Die Anekdoten, die Kronenberg im Anschluß aus Ungeschminkt und ungelogen, seinen Erinnerungen an die Theaterarbeit am AMG, zum Besten gab, sorgten im Publikum für sehr viel Erheiterung. Viele der Zuhörer waren in der Vergangenheit Teil der Kronenberg-Ensembles gewesen, so dass durch die Anekdoten zahlreiche persönliche Erinnerungen geweckt wurden. Gerade in der Rückschau sind die Dimensionen der Aufführungen (z.B. Faust, Antigone oder Die Dreigroschenoper) erstaunlich. Diese Großproduktionen erfreuten dabei nicht nur die AMG-Schulgemeinde, sondern zu den Aufführungen kamen auch immer zahlreiche Besucher, die schlicht einen gelungenen und unterhaltsamen Theaterabend genießen wollten. Die in die Aula einfahrende Harley Davidson sowie die Darstellungen des Freudenhauses von Turnbridge bei der Dreigroschenoper sind Highlights, die sich dem allgemeinen AMG-Gedächtnis für Generationen eingeprägt haben. Kronenberg betonte, dass diese Produktionen nur realisiert werden konnten, weil er vonseiten des Schulleiters Dr. Roider die nötigen Freiheiten bekam und mit Stefan Demmin (Bühnenbild), Josef Rein (Faust-Darsteller), Arndt Erdnüß (Fotos) und Ernst Wittwer (PA) vier Kollegen an seiner Seite wußte, die alle an einem Strang zogen. Mit lebensbejahender Melancholie bekannte Kronenberg, dass diese leider schon verstorbenen Kollegen ihm lediglich vorausgegangen sind – wohl wissend, dass sie nur warten müssen, bis er bei seinem letzten großen Auftritt dazustoßen wird.

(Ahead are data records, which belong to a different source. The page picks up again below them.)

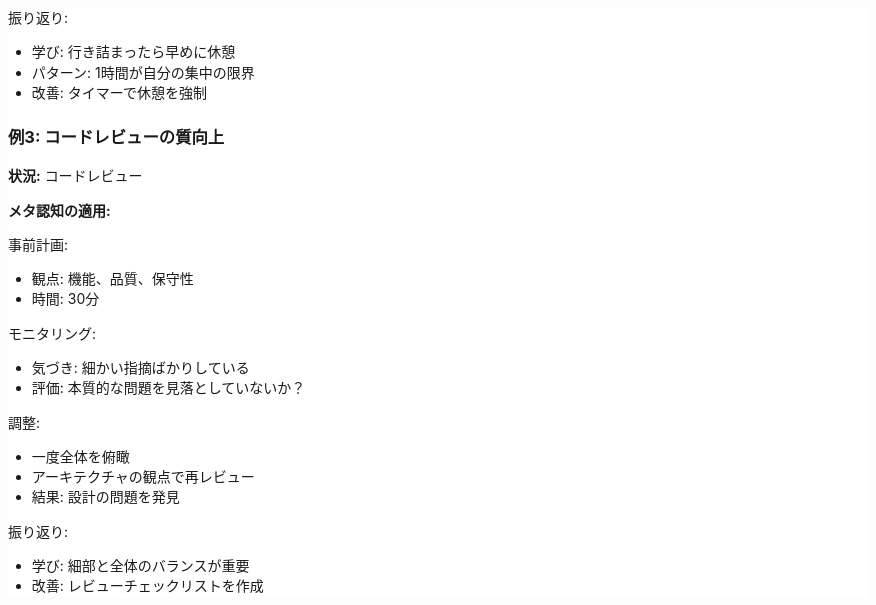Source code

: 振り返り:
- 学び: 行き詰まったら早めに休憩
- パターン: 1時間が自分の集中の限界
- 改善: タイマーで休憩を強制

### 例3: コードレビューの質向上

**状況:** コードレビュー

**メタ認知の適用:**

事前計画:
- 観点: 機能、品質、保守性
- 時間: 30分

モニタリング:
- 気づき: 細かい指摘ばかりしている
- 評価: 本質的な問題を見落としていないか？

調整:
- 一度全体を俯瞰
- アーキテクチャの観点で再レビュー
- 結果: 設計の問題を発見

振り返り:
- 学び: 細部と全体のバランスが重要
- 改善: レビューチェックリストを作成
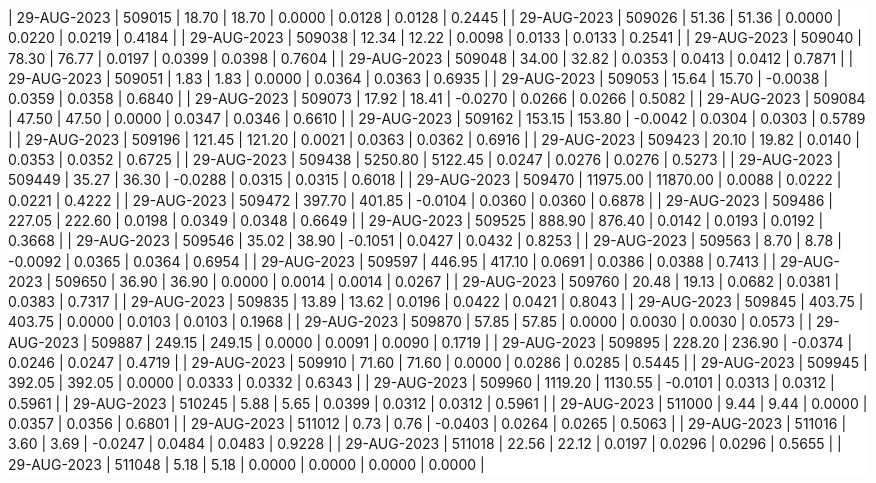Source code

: | 29-AUG-2023 | 509015 | 18.70 | 18.70 | 0.0000 | 0.0128 | 0.0128 | 0.2445 |
| 29-AUG-2023 | 509026 | 51.36 | 51.36 | 0.0000 | 0.0220 | 0.0219 | 0.4184 |
| 29-AUG-2023 | 509038 | 12.34 | 12.22 | 0.0098 | 0.0133 | 0.0133 | 0.2541 |
| 29-AUG-2023 | 509040 | 78.30 | 76.77 | 0.0197 | 0.0399 | 0.0398 | 0.7604 |
| 29-AUG-2023 | 509048 | 34.00 | 32.82 | 0.0353 | 0.0413 | 0.0412 | 0.7871 |
| 29-AUG-2023 | 509051 | 1.83 | 1.83 | 0.0000 | 0.0364 | 0.0363 | 0.6935 |
| 29-AUG-2023 | 509053 | 15.64 | 15.70 | -0.0038 | 0.0359 | 0.0358 | 0.6840 |
| 29-AUG-2023 | 509073 | 17.92 | 18.41 | -0.0270 | 0.0266 | 0.0266 | 0.5082 |
| 29-AUG-2023 | 509084 | 47.50 | 47.50 | 0.0000 | 0.0347 | 0.0346 | 0.6610 |
| 29-AUG-2023 | 509162 | 153.15 | 153.80 | -0.0042 | 0.0304 | 0.0303 | 0.5789 |
| 29-AUG-2023 | 509196 | 121.45 | 121.20 | 0.0021 | 0.0363 | 0.0362 | 0.6916 |
| 29-AUG-2023 | 509423 | 20.10 | 19.82 | 0.0140 | 0.0353 | 0.0352 | 0.6725 |
| 29-AUG-2023 | 509438 | 5250.80 | 5122.45 | 0.0247 | 0.0276 | 0.0276 | 0.5273 |
| 29-AUG-2023 | 509449 | 35.27 | 36.30 | -0.0288 | 0.0315 | 0.0315 | 0.6018 |
| 29-AUG-2023 | 509470 | 11975.00 | 11870.00 | 0.0088 | 0.0222 | 0.0221 | 0.4222 |
| 29-AUG-2023 | 509472 | 397.70 | 401.85 | -0.0104 | 0.0360 | 0.0360 | 0.6878 |
| 29-AUG-2023 | 509486 | 227.05 | 222.60 | 0.0198 | 0.0349 | 0.0348 | 0.6649 |
| 29-AUG-2023 | 509525 | 888.90 | 876.40 | 0.0142 | 0.0193 | 0.0192 | 0.3668 |
| 29-AUG-2023 | 509546 | 35.02 | 38.90 | -0.1051 | 0.0427 | 0.0432 | 0.8253 |
| 29-AUG-2023 | 509563 | 8.70 | 8.78 | -0.0092 | 0.0365 | 0.0364 | 0.6954 |
| 29-AUG-2023 | 509597 | 446.95 | 417.10 | 0.0691 | 0.0386 | 0.0388 | 0.7413 |
| 29-AUG-2023 | 509650 | 36.90 | 36.90 | 0.0000 | 0.0014 | 0.0014 | 0.0267 |
| 29-AUG-2023 | 509760 | 20.48 | 19.13 | 0.0682 | 0.0381 | 0.0383 | 0.7317 |
| 29-AUG-2023 | 509835 | 13.89 | 13.62 | 0.0196 | 0.0422 | 0.0421 | 0.8043 |
| 29-AUG-2023 | 509845 | 403.75 | 403.75 | 0.0000 | 0.0103 | 0.0103 | 0.1968 |
| 29-AUG-2023 | 509870 | 57.85 | 57.85 | 0.0000 | 0.0030 | 0.0030 | 0.0573 |
| 29-AUG-2023 | 509887 | 249.15 | 249.15 | 0.0000 | 0.0091 | 0.0090 | 0.1719 |
| 29-AUG-2023 | 509895 | 228.20 | 236.90 | -0.0374 | 0.0246 | 0.0247 | 0.4719 |
| 29-AUG-2023 | 509910 | 71.60 | 71.60 | 0.0000 | 0.0286 | 0.0285 | 0.5445 |
| 29-AUG-2023 | 509945 | 392.05 | 392.05 | 0.0000 | 0.0333 | 0.0332 | 0.6343 |
| 29-AUG-2023 | 509960 | 1119.20 | 1130.55 | -0.0101 | 0.0313 | 0.0312 | 0.5961 |
| 29-AUG-2023 | 510245 | 5.88 | 5.65 | 0.0399 | 0.0312 | 0.0312 | 0.5961 |
| 29-AUG-2023 | 511000 | 9.44 | 9.44 | 0.0000 | 0.0357 | 0.0356 | 0.6801 |
| 29-AUG-2023 | 511012 | 0.73 | 0.76 | -0.0403 | 0.0264 | 0.0265 | 0.5063 |
| 29-AUG-2023 | 511016 | 3.60 | 3.69 | -0.0247 | 0.0484 | 0.0483 | 0.9228 |
| 29-AUG-2023 | 511018 | 22.56 | 22.12 | 0.0197 | 0.0296 | 0.0296 | 0.5655 |
| 29-AUG-2023 | 511048 | 5.18 | 5.18 | 0.0000 | 0.0000 | 0.0000 | 0.0000 |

Die Zahl der Kronenbergschen Theatergeschichten ist zwar sicherlich mindestens so groß wie der AMG-Theaterfundus, doch musste Werner Kronenberg sich selbst zügeln, um zum Abschluß noch aus Unter Wilden zu lesen, ein Band, in dem er seine Beobachtungen und Eindrücke einer Ende 2019 zusammen mit seiner Frau unternommenen Kreuzfahrt-Weltreise literarisch verarbeitet hat. Mit scharfem Blick und ebnsolchem Stift skizziert Unter Wilden die bunten Blüten, die der Kreuzschifftourimus im Allgemeinen und das Verhalten zahlreicher Gäste im Besonderen treibt. Die vielen beeeindruckenden geografischen und kulturellen Erlebnisse wurden so gespickt mit Berichten über Buffet-Egoisten, Fotofetischisten und allerhand andere wunderliche Touristenspezies.

Nach zwei Stunden (oder in Kronenbergs Worten: Aufführung plus Zugabe) kam so ein Leseabend zum Ende, der das Publikum bestens unterhalten hatte und gut gelaunt nach Hause entließ.